> **Materials provided**
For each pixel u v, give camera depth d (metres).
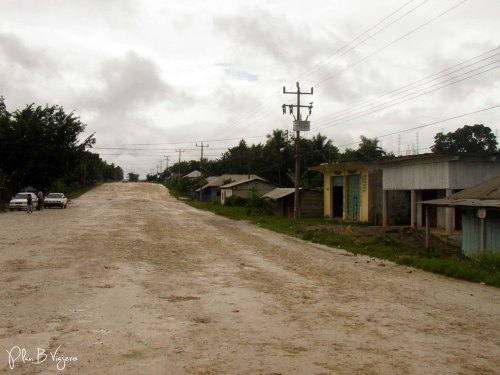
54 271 12.38
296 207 38.72
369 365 5.93
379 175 35.72
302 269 14.33
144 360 5.85
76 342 6.49
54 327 7.21
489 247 17.67
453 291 11.44
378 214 35.44
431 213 29.69
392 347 6.72
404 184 29.47
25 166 51.47
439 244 22.41
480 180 24.89
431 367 5.92
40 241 19.27
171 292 10.22
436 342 7.04
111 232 24.19
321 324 7.91
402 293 10.97
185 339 6.80
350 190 38.81
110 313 8.19
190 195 86.38
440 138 56.88
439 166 25.58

> **Prompt**
Without the pictures, give the entries above back exactly.

> **Output for this task**
For each pixel u v, give camera depth d (metres).
54 271 12.38
296 207 38.72
369 365 5.93
379 175 35.72
302 269 14.33
144 360 5.85
76 342 6.49
54 327 7.21
489 247 17.67
453 291 11.44
378 214 35.44
431 213 29.69
392 347 6.72
404 184 29.47
25 166 51.47
439 244 22.41
480 180 24.89
431 367 5.92
40 241 19.27
171 292 10.22
436 342 7.04
111 232 24.19
321 324 7.91
402 293 10.97
185 339 6.80
350 190 38.81
110 313 8.19
190 195 86.38
440 138 56.88
439 166 25.58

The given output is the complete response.